I haven’t been completely neglecting the tree bog. Here it was this evening, a day after I realised I needed some more roof joists:

Some of that was not as easy as it looks.

I’m taking a few days off the tree bog now, but this is what it’ll look like in the meantime:


The chicken wire sandwich around the lower part is waiting for the straw, which is waiting for the roof and walls, which are waiting for the floor, which is waiting for the anti-wood-boring-insect treatment, which is waiting for the rain to stop, which isn’t going to start until tomorrow.

So far, I’ve only made one massive mistake. It’s that post in the corner furthest from the camera, which is many, many inches too low – something I couldn’t tell from ground level. Not sure how I’m going to pull off a patch job on that. I’ll have to turn it into a feature somehow – a cup holder for Very Tall People, perhaps.

After a snow-enforced break and a few days Doing Other Things, it’s a huge relief to be back on the tree bog. I started with the corner posts, then added joists on two sides before planting and attaching the middle posts. After umming and ahhing, I decided to use joist hangers to make it look like this by end of play today:


The weather is forecast to be perfect over the coming days and the only distractions are one male pheasant who seems to be lost (and invisible to the dogs) and two good-sized deer. There are some other jobs that need doing, but for steady progress, watch this cyberspace.

Following a bit of research on tree bogs and how to build a tree bog, during which I found this link from PermaWiki with words and pictures and this video from the excellent woodland.co.uk site, I have a plan for a tree bog of our own.

Look:


I’ve never had such a detailed plan before, and I’m pretty excited about it. (Could it be that I’m actually learning something?)

To explain the image, there’s a 30 cm slope on the land over two metres (the whole thing will be two metres by two to allow room for a sink and baby changing area). The purple bits will be round wood stripped of bark to stop the little beasties that like to live under it; the turquoise bits will be sawn pine from a local builders’ merchant; and the pink bit will be decking. Everything else will make sense during the build process which will start as soon as the rain stops (hopefully Monday).

For anyone who thinks we’re over-engineering this, we over-engineer everything. Many of our guests have very young children and safety is obviously our main concern, along with beauty. Hopefully this tree bog will be both.

The first surprising thing is the length of those roundwood uprights – 3.45 metres on average and there are nine of them. It always amazes me how much wood goes into even a small building. If you’re in a building now, take a look around and picture the materials that went into it.

I know.

I nearly always forget to take proper “Before” shots before (ahem) starting a new project. But I always, always regret it. “Before” is not a moment that can ever be recaptured in all its natural glory.
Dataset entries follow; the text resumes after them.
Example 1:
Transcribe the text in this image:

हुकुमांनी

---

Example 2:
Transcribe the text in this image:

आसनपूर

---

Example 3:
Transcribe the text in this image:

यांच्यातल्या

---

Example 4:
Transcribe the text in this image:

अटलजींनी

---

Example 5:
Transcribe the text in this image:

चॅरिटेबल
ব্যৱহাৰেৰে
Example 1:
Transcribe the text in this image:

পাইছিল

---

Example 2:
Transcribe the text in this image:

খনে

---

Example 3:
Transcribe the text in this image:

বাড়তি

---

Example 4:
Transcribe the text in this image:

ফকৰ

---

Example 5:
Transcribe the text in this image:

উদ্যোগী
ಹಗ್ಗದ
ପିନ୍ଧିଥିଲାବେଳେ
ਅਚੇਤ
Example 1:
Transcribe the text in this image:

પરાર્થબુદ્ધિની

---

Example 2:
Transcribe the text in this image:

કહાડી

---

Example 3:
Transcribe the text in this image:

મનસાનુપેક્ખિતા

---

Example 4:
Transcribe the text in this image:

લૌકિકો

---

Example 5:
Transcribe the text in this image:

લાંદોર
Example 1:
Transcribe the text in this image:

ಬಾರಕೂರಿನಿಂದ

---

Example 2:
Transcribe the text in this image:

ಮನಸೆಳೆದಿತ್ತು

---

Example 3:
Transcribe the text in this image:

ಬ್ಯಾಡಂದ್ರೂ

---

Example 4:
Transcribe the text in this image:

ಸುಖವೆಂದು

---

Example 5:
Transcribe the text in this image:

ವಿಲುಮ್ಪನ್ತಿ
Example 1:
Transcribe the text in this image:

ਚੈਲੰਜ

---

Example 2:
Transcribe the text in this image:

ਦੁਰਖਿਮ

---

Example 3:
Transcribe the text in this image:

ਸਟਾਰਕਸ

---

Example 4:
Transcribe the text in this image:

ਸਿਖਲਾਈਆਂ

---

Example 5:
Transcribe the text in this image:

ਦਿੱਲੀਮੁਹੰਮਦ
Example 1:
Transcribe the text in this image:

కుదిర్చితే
For example, long-term readers may remember this shot from way back in November 2007, nearly before work on the orchard began:


Here’s the orchard today (“After” shots are easy):


Complete with new dividing fence which means we can rest the ground every six months to help keep the chickens healthy:


More recent readers may remember this shot from last November, almost-before I let the pigs into a new piece of woodland:


And here’s what the pigs have done to it after almost exactly two months:


Even more recent readers may have seen this shot of the field from just over a month ago, not very before the triticale we hand-planted started poking through the soil:


And this is what it looked like shortly after noon today:


But this is the reason for today’s blog post – a genuine, bona fide “Before” shot of the new Tree Bog:


Now all I’ve got to do is build it.

Apart from being ill for a few days (and discovering I’m not very good at it – what’s the point in being this fit and healthy if you’re too weak to do anything with it?), I’ve been working on the first guest yurt platform…


…the outdoor kitchen/eating area…


…and the compost toilet.


But I couldn’t help noticing that the pyramid orchids are through.


(For precision-oriented nature watchers, Her Outdoors said they came up about a week ago.)

Now I’ve finally managed to post those rocks (New readers – see below and below below), I can show you what’s on the work-in-progress list.


First: Grey water treatment for the outdoor kitchen. Washing-up water will drain through a straw bale grease trap, run along the pipe (a nice, easy bit under the floor there) into some mulch, filter through some washed sand, then gravel, before draining into the ground under a vine. Ooh – and must lay the patio floor and build the kitchen on that weed-suppressing matting you can see behind.


Equal first: Yurt platform. If you can get any more local, or sustainable, than using turf from the upper side of the slope to build up the lower side, I want to hear about it. This is huge fun, and much warmer than making igloos (I imagine). It also takes a surprisingly long time. It soon became clear I had too much mud, so I started making…


Equal equal first: Compost toilet platform. We’re going for a 2m x 2m toilet for comfort. This shot’s a bit out of date. There’s now some of the ramp leading to the toilet (for baby buggies and off-road wheelchair users).

Equal, equal equal first: Take down the 12-foot yurt, replace the cover, sand and oil the frame – when it’s not raining. And put it all back up in time for one of Her Outdoors’ friends, who’s arriving on Saturday. Lots to do. Got to go.